Fortunately, such severe incidents are rare. Millions of flights take place each year without incident. Nevertheless, the aviation community knows that in those few rare cases the risks are significant for passengers and for crew. And the impact of such incidents includes delays, diversions, and aircraft damage. So, solutions to mitigate turbulence incidents are in everyone’s interests.

How can airlines manage turbulence?

 

The most important goal is to avoid turbulence where possible. We all want flights that are safer and more comfortable. While there is no guaranteed way to do this, sharing data on turbulence incidents among airlines in real-time offers some promising prospects.

Quite simply, the more data we have on turbulence incidents, the better we can equip dispatchers and flight crews to avoid or manage the impact of turbulence on the day of operation. And as we collect this data over time, we will see patterns that can help us to understand areas more prone to turbulence and eventually how these might be changing.

The industry’s focus is on clear-air turbulence: highly dynamic movements of air masses invisible to the pilot and most likely to be encountered during flight. While flight crews and dispatchers receive some insights from weather reports, the changing nature of clear-air turbulence makes it difficult to know with any certainty how it may affect a flight.

Turbulence Aware

 

With this in mind, IATA launched Turbulence Aware in 2018. Today, 28 airlines across 2,800 aircraft feed live reports of turbulence into the platform. This aggregated data is then shared almost instantaneously with the airlines, providing pilots with a near real-time view of turbulence ahead of their aircraft.

While this information is not a fail-safe, it equips pilots with information to take mitigating action—whether it is suspending meal service, putting on the seat belt sign or rerouting the flight where possible.

As more airlines join the program, the better the data we can provide to airlines.

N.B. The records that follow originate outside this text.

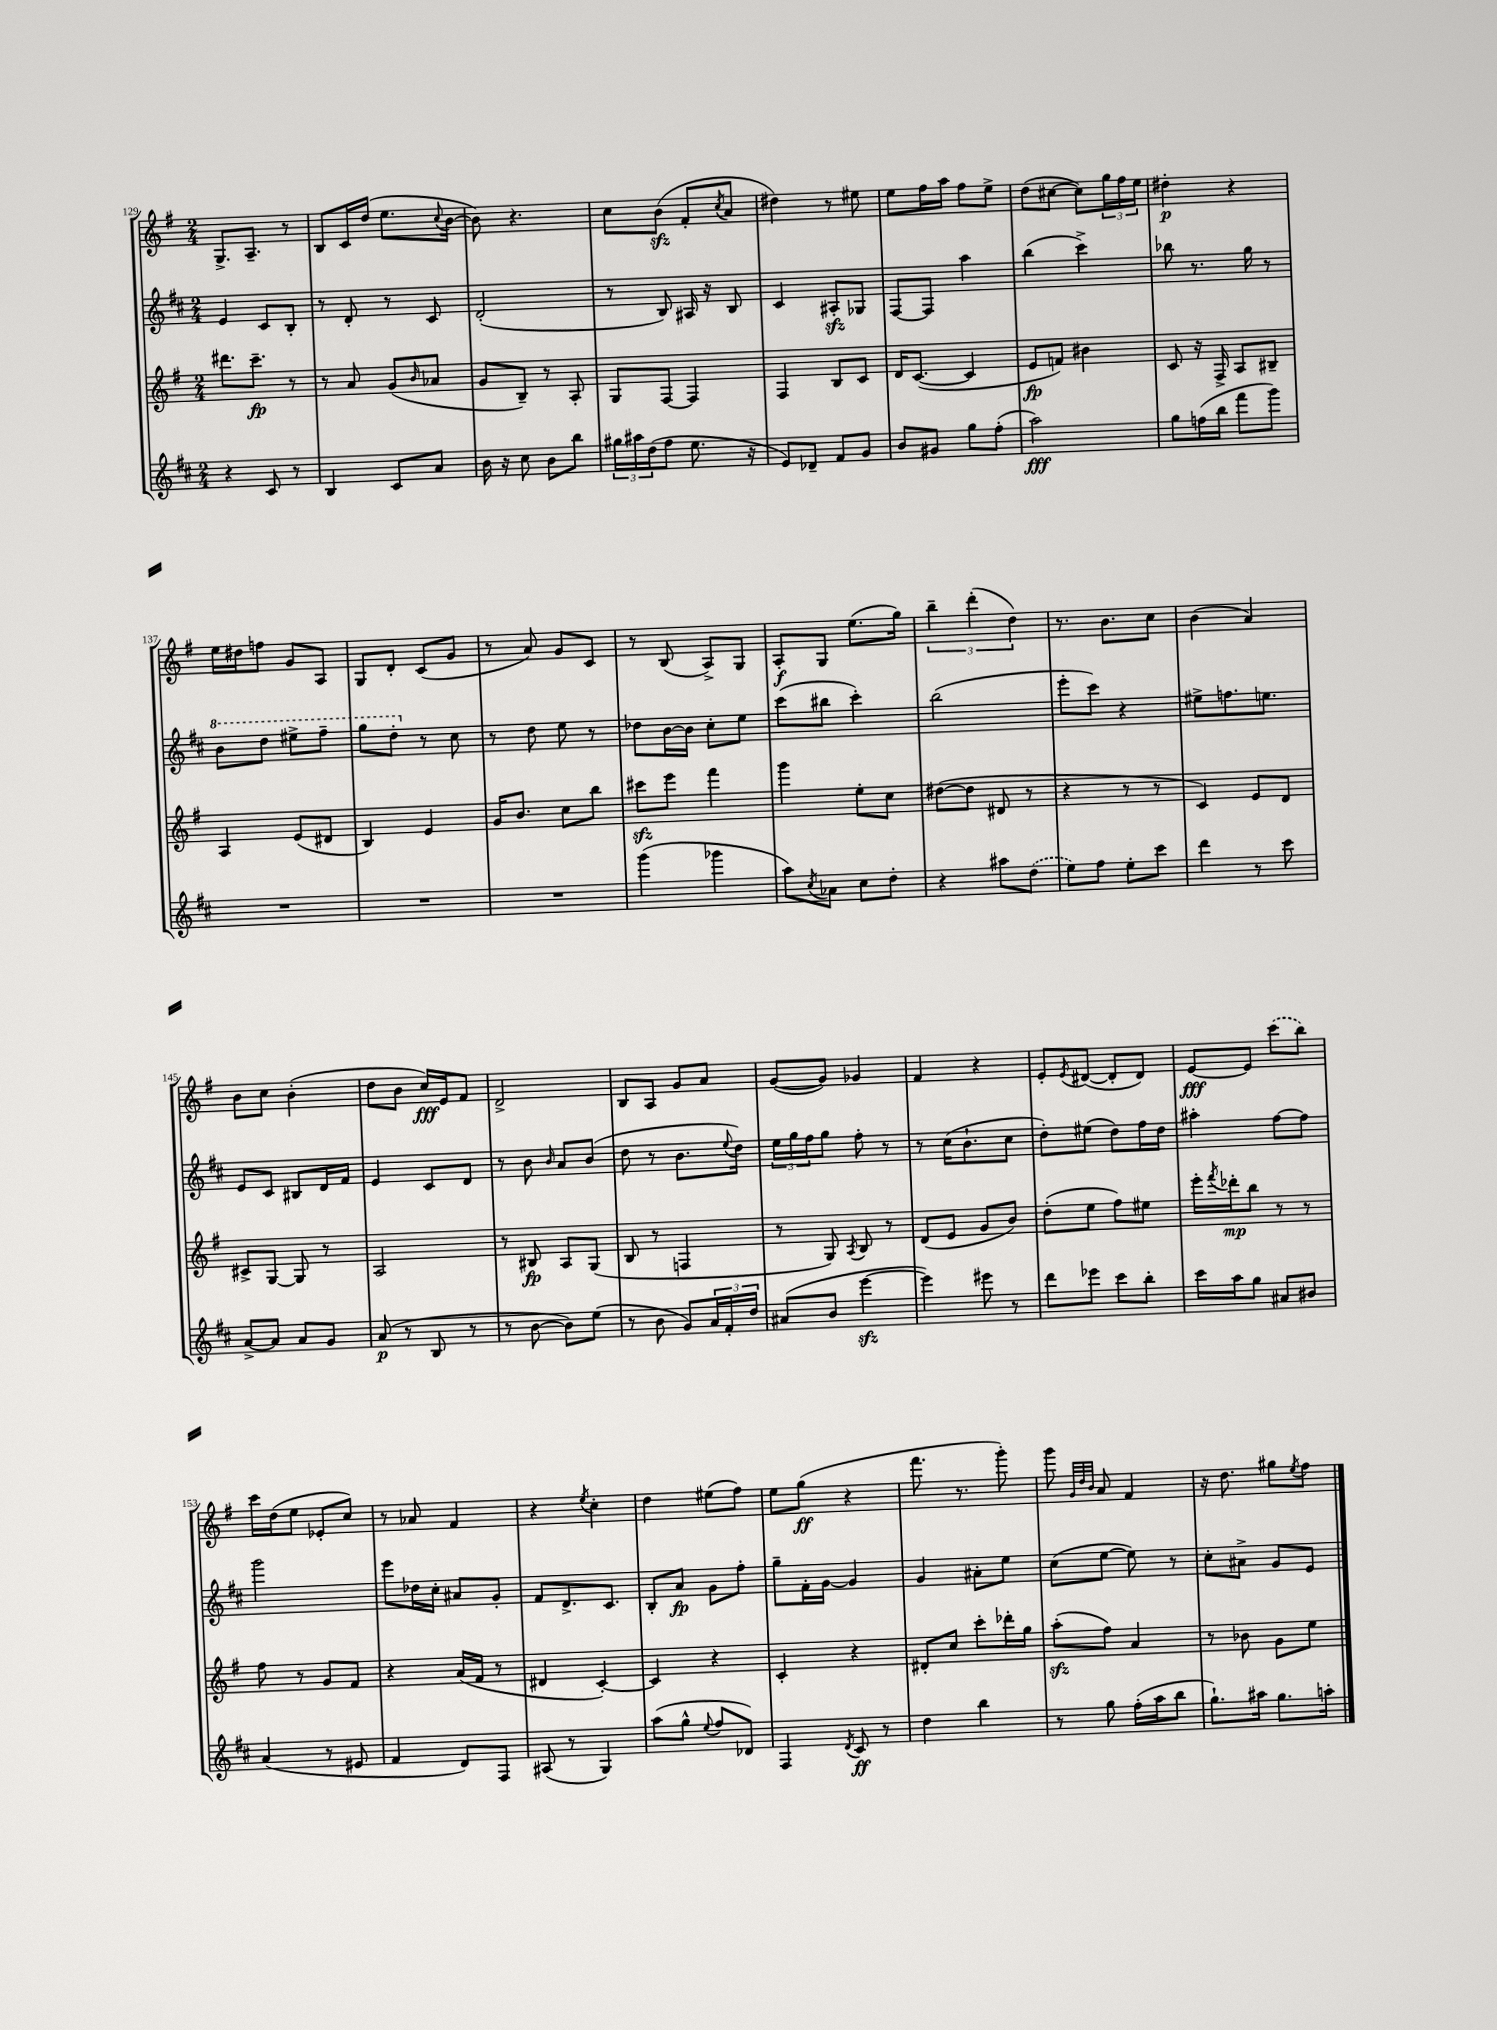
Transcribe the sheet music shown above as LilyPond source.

<<
\new StaffGroup <<
\new Staff = "s0" {
    \clef treble \key g \major \numericTimeSignature \time 2/4
    g8.-> a8.-- r8 |
    b8 c'16 d''16( e''8. \appoggiatura { c''8 } b'16~ |
    b'8) r4. |
    c''8 b'8\sfz( fis'8-. \acciaccatura { c''8 } a'8 |
    dis''4) r8 eis''8 |
    e''8 fis''16 a''16 fis''8 e''8-> |
    d''8( cis''8~ cis''8) \tuplet 3/2 { g''16 fis''16 e''16 } |
    dis''4-.\p r4 |
    e''16 dis''16 f''8 g'8 a8 |
    g8 d'8-. c'8( g'8 |
    r8 a'8) g'8 c'8 |
    r8 b8( a8->) g8 |
    a8-.\f g8 e''8.( g''16) |
    \tuplet 3/2 { b''4-- d'''4-.( d''4) } |
    r8. b'8. c''8 |
    b'4( a'4) |
    b'8 c''8 b'4-.( |
    d''8 b'8 c''16\fff) e'16 fis'8 |
    d'2-> |
    b8 a8 g'8 a'8 |
    g'8~( g'8) ges'4 |
    fis'4 r4 |
    e'8-. \acciaccatura { e'8 } dis'8~( dis'8-. dis'8) |
    e'8~\fff e'8 \once \slurDashed c'''8( b''8) |
    c'''16 d''16( e''8 ees'8-. c''8) |
    r8 aes'8 fis'4 |
    r4 \acciaccatura { e''8 } c''4-. |
    d''4 eis''8( fis''8) |
    e''8 g''8\ff( r4 |
    fis'''8. r8. g'''8-.) |
    g'''8 \grace { g'32 d''32 b'32 } a'8 fis'4 |
    r16 d''8. gis''8 \acciaccatura { e''8 } fis''8 \bar "|." |
}
\new Staff = "s1" {
    \clef treble \key d \major \numericTimeSignature \time 2/4
    e'4 cis'8 b8-. |
    r8 d'8-. r8 cis'8 |
    d'2-.( |
    r8 b8) ais16 r16 b8 |
    cis'4 ais8-.\sfz ges8 |
    fis8~ fis8 a''4 |
    b''4( cis'''4->) |
    bes''8 r8. g''16 r8 |
    \ottava #1 b''8 d'''8 eis'''8-> fis'''8-- |
    g'''8 d'''8-. \ottava #0 r8 cis''8 |
    r8 d''8 e''8 r8 |
    des''8 b'16~ b'16 cis''8-. e''8 |
    cis'''8( bis''8 cis'''4-.) |
    b''2( |
    e'''8-. cis'''8) r4 |
    eis''8-> f''8. e''8. |
    e'8 cis'8 bis8 d'16 fis'16 |
    e'4 cis'8 d'8 |
    r8 b'8 \grace { b'16 } a'8 b'8( |
    d''8 r8 b'8. \appoggiatura { e''8 } d''16) |
    \tuplet 3/2 { e''16 g''16 fis''16 } g''8 fis''8-. r8 |
    r8 cis''16( b'8.-! cis''8 |
    d''8-.) eis''8( d''8) fis''16 d''16 |
    ais''4-. fis''8~ fis''8 |
    g'''2 |
    e'''8 des''16 cis''16-. ais'8 g'8-. |
    fis'8 d'8.-> cis'8. |
    b8-. a'8\fp g'8 fis''8-. |
    g''8-- fis'16-. g'16~ g'4 |
    g'4 ais'8-. e''8 |
    cis''8( e''8~ e''8) r8 |
    cis''8-. ais'8-> g'8 e'8 \bar "|." |
}
\new Staff = "s2" {
    \clef treble \key g \major \numericTimeSignature \time 2/4
    dis'''8. c'''8.--\fp r8 |
    r8 a'8 g'8( \grace { b'16 } aes'8 |
    g'8 b8--) r8 a8-. |
    g8 fis8~ fis4 |
    fis4 b8 c'8 |
    d'16 c'8.~( c'4 |
    e'8\fp f'8) bis'4 |
    c'8 r16 fis16-> a8 bis8-- |
    a4 e'8( dis'8 |
    b4) e'4 |
    g'16 b'8. c''8 b''8 |
    cis'''8\sfz e'''8 fis'''4 |
    g'''4 e''8-. c''8 |
    dis''8~( dis''8 dis'8 r8 |
    r4 r8 r8 |
    c'4) e'8 d'8 |
    cis'8-> g8~ g8 r8 |
    a2 |
    r8 bis8\fp a8 g8( |
    b8 r8 f4 |
    r8 g8) \acciaccatura { a8 } b8 r8 |
    d'8( e'8 g'8 b'8) |
    d''8-.( e''8 fis''8) eis''8 |
    e'''16-. \acciaccatura { fis'''8 } des'''16-.\mp b''8 r8 r8 |
    fis''8 r8 g'8 fis'8 |
    r4 a'16( fis'16 r8 |
    dis'4 c'4~-.) |
    c'4 r4 |
    c'4-. r4 |
    dis'8-. c''8 c'''8-. des'''16-. g''16 |
    a''8-.\sfz( fis''8) a'4 |
    r8 bes'8 g'8 e''8 \bar "|." |
}
\new Staff = "s3" {
    \clef treble \key d \major \numericTimeSignature \time 2/4
    r4 cis'8 r8 |
    b4 cis'8 a'8 |
    b'16 r16 cis''8 b'8 b''8 |
    \tuplet 3/2 { gis''16 ais''16 d''16( } fis''8 e''8. r16 |
    e'8) des'8-- fis'8 g'8 |
    b'8 gis'8 g''8 fis''8-.( |
    a''2\fff) |
    g''8 f''16( b''16 fis'''8 g'''8) |
    R2 |
    R2 |
    R2 |
    g'''4( ges'''4 |
    a''8) \acciaccatura { cis''8 } aes'8 cis''8 d''8-. |
    r4 ais''8 \once \slurDashed d''8( |
    e''8) fis''8 e''8-. cis'''8 |
    d'''4 r8 cis'''8 |
    a'8~-> a'8 a'8 g'8 |
    a'8\p( r8 b8 r8 |
    r8 b'8~ b'8) e''8( |
    r8 b'8 g'8) \tuplet 3/2 { a'16 fis'16-. d''16 } |
    ais'8( b'8 e'''4~\sfz |
    e'''4) eis'''8 r8 |
    d'''8 ees'''8 cis'''8 b''8-. |
    cis'''16 a''16 g''8 ais'8 bis'8 |
    a'4( r8 eis'8 |
    fis'4 d'8) fis8 |
    ais8( r8 g4) |
    a''8( g''8-^ \appoggiatura { e''8 } fis''8 des'8) |
    fis4 \acciaccatura { d'8 } cis'8\ff r8 |
    d''4 b''4 |
    r8 g''8 fis''16-.( a''16 b''8 |
    g''8.-!) ais''16 g''8. a''16-. \bar "|." |
}
>>
>>
\layout { \context { \Score currentBarNumber = #129 } }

In the first six months of 2025, airlines participating in Turbulence Aware generated 24.8 million turbulence reports, a significant 23% increase over the same period in 2024. With five airlines joining in 2025 and more to follow, we expect a further improvement in the number of turbulence reports, particularly in parts of the world where we currently have less coverage, such as Africa.

What comes next?

 

While real-time data is proving invaluable to pilots, the ability to predict how meteorological conditions—of which turbulence is key—is changing ahead of the aircraft would be the obvious next step.

We are working with airlines and other partners to see how we can use the data from Turbulence Aware, together with AI tools, to develop accurate, near-time predictions of turbulence.

While today we cannot say with certainty whether turbulence is increasing or evolving, the industry has the data and tools to help airlines understand and manage the impact of turbulence, making it safer and more comfortable for everyone onboard.